Brasileiros passam menos tempo socializando e especialistas alertam para impactos na saúde mental

O tempo dedicado ao convívio presencial vem diminuindo de forma significativa nas últimas duas décadas, refletindo uma mudança no comportamento social impulsionada pela tecnologia, pelo trabalho remoto e pelos novos hábitos de consumo. Especialistas já classificam o fenômeno como o início do chamado “Século Antissocial”.
Levantamentos recentes mostram que a queda é ainda mais acentuada entre os jovens. Na faixa de 15 a 24 anos, o tempo médio diário de interação presencial caiu de aproximadamente uma hora para apenas 35 minutos.
Tecnologia e rotina favorecem o isolamento
Pesquisadores apontam que diversos fatores contribuíram para a redução do contato social. O crescimento do home office, dos serviços de streaming, dos aplicativos de entrega e das compras on-line tornou mais fácil resolver praticamente todas as atividades sem sair de casa.
Ao mesmo tempo, embora as redes sociais e os aplicativos de mensagens ampliem a comunicação, especialistas ressaltam que essas interações não substituem o contato presencial. Em muitos casos, adolescentes chegam a passar cerca de cinco horas por dia em plataformas digitais, reduzindo ainda mais o tempo dedicado ao convívio pessoal.
Outro fator apontado é o desaparecimento gradual de espaços tradicionais de encontro, como cafeterias, livrarias, centros culturais e outros ambientes comunitários.
Relações sociais influenciam saúde e qualidade de vida
Estudos realizados ao longo de décadas indicam que manter laços sociais fortes está entre os principais fatores associados à saúde mental, ao bem-estar e até à longevidade.
Especialistas alertam que a substituição das conversas presenciais por interações exclusivamente virtuais pode aumentar sentimentos de solidão, ansiedade e isolamento, especialmente entre os mais jovens.
Embora a tecnologia continue aproximando pessoas à distância, pesquisadores defendem que o equilíbrio entre o mundo digital e o contato presencial será um dos principais desafios das próximas gerações, tanto para a saúde emocional quanto para a qualidade de vida.

Trechos de dados:
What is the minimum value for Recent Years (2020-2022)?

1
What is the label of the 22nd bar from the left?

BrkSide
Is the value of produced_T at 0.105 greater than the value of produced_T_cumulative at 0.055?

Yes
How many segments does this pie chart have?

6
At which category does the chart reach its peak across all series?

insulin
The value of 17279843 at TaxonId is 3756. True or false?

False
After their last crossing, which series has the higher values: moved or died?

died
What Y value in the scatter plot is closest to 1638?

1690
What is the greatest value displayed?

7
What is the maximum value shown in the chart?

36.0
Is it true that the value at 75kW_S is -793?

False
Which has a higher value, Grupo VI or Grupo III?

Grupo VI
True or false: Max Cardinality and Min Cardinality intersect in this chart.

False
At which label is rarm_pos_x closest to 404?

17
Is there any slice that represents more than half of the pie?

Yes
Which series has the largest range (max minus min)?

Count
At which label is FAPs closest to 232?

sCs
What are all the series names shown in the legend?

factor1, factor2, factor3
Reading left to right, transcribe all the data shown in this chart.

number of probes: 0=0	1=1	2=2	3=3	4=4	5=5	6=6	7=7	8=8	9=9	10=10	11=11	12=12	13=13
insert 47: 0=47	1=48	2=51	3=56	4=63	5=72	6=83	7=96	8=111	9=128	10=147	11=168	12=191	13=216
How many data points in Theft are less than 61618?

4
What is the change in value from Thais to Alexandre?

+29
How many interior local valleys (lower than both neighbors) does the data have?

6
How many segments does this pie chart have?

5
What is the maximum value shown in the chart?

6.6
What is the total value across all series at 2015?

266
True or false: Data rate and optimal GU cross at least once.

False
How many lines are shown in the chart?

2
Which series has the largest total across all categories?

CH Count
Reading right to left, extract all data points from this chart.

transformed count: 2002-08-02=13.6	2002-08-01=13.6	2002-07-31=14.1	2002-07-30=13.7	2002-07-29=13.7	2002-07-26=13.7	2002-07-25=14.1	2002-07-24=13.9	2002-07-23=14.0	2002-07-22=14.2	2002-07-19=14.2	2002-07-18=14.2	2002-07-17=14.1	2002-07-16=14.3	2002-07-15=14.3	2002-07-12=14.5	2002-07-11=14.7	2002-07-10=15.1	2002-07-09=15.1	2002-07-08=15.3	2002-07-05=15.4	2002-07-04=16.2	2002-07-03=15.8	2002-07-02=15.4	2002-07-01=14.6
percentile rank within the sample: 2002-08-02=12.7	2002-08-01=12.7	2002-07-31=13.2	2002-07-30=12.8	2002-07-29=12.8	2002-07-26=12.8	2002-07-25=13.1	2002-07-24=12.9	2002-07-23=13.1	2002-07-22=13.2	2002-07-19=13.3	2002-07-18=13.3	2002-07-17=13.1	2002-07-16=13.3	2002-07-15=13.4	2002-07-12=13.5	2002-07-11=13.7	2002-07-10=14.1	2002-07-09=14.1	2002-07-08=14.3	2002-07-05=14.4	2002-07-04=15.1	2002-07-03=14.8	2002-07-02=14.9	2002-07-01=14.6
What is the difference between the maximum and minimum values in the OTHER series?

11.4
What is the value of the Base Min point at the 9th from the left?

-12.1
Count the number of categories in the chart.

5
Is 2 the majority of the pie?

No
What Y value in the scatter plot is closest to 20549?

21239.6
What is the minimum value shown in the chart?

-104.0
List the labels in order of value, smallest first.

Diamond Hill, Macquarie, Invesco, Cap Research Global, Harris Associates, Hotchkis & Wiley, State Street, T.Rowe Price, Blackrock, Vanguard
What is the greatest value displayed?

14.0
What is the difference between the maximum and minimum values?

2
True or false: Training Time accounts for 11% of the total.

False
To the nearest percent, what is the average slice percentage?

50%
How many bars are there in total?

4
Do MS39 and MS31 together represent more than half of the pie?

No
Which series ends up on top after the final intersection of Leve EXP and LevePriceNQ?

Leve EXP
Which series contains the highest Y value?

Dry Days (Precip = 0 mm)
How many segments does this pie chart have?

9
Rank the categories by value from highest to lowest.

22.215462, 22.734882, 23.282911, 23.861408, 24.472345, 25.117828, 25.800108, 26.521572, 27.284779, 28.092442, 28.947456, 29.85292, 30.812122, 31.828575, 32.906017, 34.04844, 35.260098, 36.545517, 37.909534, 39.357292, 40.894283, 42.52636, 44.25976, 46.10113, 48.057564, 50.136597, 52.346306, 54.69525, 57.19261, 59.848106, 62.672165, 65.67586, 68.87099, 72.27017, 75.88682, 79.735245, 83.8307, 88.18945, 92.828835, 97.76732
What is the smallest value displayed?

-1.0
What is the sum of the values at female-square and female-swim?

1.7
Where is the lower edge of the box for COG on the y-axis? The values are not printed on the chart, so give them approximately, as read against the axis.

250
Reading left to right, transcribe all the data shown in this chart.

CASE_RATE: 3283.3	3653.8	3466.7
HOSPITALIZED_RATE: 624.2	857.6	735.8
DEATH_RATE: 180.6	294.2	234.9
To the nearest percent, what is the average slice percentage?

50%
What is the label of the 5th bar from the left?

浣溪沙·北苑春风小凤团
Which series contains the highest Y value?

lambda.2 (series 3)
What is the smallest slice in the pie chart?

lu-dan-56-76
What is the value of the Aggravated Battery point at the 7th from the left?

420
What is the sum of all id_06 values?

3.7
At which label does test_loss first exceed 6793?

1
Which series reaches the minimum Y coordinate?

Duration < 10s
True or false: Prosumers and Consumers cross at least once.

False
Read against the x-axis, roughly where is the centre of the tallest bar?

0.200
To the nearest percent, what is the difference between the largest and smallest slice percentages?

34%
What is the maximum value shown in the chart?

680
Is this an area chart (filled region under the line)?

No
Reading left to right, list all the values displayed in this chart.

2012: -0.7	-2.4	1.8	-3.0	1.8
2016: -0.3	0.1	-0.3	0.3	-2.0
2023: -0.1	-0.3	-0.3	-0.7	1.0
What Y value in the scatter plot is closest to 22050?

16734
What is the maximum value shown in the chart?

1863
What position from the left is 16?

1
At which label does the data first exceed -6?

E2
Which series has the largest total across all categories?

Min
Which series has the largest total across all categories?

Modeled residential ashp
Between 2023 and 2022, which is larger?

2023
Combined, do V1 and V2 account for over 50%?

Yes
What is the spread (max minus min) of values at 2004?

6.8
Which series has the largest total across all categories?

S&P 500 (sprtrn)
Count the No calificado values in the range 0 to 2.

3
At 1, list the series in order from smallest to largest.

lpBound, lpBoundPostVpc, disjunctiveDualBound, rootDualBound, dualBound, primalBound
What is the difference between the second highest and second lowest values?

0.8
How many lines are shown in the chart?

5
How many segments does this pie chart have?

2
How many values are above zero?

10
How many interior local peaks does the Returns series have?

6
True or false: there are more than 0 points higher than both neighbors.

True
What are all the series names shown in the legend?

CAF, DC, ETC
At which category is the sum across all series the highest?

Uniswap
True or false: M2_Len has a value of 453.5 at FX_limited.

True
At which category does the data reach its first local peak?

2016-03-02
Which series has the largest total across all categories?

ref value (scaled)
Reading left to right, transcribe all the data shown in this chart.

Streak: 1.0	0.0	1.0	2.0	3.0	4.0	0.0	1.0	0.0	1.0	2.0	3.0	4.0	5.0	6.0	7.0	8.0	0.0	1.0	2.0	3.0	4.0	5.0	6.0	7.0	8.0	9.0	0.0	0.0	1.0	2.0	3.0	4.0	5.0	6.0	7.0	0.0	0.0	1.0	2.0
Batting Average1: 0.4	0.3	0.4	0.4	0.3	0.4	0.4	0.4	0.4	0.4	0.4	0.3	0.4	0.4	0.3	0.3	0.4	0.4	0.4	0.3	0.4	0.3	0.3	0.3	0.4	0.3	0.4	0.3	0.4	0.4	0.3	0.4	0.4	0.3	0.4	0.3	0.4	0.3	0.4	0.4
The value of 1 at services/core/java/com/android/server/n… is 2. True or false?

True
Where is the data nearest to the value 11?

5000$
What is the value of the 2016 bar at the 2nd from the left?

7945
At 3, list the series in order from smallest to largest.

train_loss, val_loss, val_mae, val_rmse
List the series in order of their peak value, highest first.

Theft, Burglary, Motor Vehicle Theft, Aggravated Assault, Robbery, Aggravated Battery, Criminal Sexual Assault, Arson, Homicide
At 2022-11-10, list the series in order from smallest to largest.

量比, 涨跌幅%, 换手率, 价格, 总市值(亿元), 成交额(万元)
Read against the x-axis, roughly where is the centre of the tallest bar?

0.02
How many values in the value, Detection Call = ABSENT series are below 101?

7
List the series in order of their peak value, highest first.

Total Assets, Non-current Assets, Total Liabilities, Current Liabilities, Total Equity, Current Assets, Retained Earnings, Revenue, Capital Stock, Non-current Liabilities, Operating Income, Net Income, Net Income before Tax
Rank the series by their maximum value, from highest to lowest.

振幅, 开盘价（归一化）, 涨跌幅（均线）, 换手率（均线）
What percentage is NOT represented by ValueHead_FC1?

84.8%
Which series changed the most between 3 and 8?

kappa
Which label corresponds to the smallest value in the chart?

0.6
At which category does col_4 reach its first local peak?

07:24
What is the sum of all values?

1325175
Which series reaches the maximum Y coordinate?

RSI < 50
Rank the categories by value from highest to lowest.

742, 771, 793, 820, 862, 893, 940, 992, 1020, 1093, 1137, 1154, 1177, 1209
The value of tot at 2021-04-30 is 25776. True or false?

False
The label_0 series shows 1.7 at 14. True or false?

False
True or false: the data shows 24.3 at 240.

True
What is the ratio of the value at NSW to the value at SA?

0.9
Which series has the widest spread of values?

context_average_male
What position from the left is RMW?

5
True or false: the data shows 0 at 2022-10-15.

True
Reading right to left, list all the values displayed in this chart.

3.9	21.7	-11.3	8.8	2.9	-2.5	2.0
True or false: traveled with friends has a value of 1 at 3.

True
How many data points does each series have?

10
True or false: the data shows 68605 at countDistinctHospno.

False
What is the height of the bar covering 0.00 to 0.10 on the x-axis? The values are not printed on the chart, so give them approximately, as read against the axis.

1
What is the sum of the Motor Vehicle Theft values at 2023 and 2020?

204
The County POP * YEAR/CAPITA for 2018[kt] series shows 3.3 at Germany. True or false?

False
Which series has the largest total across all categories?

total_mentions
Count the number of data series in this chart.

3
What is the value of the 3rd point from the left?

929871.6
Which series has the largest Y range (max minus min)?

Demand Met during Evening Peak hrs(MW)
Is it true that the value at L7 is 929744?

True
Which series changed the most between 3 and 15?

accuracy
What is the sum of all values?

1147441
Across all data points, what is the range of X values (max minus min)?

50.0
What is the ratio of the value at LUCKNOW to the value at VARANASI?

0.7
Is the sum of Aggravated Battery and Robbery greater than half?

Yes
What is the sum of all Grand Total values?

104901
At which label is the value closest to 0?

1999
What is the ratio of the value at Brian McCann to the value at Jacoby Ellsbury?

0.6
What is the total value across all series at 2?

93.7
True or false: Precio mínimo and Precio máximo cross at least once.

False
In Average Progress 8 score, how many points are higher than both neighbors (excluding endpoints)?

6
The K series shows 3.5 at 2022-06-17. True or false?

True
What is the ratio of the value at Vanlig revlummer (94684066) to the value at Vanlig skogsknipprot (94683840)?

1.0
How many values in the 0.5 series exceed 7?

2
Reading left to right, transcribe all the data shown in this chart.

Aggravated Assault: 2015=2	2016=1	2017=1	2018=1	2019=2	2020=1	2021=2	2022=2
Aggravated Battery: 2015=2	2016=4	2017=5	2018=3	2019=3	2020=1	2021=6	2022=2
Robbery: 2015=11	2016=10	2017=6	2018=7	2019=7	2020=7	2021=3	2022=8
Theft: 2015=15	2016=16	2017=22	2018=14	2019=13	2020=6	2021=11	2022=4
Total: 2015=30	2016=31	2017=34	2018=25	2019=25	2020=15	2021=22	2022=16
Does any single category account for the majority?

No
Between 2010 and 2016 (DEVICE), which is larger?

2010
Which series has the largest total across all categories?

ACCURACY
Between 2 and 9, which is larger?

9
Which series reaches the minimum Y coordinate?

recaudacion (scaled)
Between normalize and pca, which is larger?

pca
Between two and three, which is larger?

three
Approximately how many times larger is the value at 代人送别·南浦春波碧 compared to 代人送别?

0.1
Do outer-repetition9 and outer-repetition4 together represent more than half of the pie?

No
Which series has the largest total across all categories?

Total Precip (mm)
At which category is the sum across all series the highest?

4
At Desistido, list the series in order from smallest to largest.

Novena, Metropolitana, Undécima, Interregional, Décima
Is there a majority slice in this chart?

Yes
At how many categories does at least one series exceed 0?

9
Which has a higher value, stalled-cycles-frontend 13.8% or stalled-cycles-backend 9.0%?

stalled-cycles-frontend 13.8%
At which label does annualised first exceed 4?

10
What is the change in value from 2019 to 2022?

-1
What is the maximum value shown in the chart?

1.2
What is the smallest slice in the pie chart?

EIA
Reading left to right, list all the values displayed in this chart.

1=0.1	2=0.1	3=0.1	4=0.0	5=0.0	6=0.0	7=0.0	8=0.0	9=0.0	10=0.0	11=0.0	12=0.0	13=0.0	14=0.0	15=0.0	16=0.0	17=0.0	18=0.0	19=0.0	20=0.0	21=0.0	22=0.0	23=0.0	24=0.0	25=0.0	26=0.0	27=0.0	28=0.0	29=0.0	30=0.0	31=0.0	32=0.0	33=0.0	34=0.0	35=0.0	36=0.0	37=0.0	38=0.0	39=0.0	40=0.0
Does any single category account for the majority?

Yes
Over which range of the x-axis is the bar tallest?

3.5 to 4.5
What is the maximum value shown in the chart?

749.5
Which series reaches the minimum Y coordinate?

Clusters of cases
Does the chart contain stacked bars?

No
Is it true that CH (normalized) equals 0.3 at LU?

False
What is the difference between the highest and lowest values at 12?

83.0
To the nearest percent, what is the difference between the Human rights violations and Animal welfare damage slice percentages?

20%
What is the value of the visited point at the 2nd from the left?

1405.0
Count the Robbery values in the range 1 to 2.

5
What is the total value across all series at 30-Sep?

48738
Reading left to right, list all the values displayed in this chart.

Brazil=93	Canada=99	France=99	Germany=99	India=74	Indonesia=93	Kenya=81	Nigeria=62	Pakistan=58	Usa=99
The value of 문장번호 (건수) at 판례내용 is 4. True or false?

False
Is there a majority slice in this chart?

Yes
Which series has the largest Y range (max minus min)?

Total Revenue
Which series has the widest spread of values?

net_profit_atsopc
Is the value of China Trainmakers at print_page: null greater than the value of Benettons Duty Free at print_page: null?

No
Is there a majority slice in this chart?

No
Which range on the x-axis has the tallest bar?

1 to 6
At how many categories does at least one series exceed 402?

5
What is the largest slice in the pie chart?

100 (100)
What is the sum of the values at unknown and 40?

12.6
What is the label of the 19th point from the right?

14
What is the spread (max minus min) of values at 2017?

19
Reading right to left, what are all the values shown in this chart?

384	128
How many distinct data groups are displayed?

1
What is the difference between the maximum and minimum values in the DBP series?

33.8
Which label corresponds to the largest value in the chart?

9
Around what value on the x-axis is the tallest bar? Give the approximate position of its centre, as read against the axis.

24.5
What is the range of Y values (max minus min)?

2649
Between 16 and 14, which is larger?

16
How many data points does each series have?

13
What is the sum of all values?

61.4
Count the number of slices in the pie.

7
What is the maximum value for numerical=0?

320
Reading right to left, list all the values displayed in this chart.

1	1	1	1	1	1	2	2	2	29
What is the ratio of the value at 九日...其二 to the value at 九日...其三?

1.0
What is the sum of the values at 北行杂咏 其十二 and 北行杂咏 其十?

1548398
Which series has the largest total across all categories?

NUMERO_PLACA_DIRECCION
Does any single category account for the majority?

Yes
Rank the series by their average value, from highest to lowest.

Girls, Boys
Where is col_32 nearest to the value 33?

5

Sua tarefa: Reescreva de forma mais curta o parágrafo do texto sobre o convívio presencial que começa com “Pesquisadores apontam que diversos fatores”, preservando seus fatos principais. As linhas não têm nenhum papel aqui.

Resposta: Segundo pesquisadores, vários fatores reduziram o contato social. A expansão do home office, do streaming, dos aplicativos de entrega e das compras on-line permite resolver quase tudo sem sair de casa.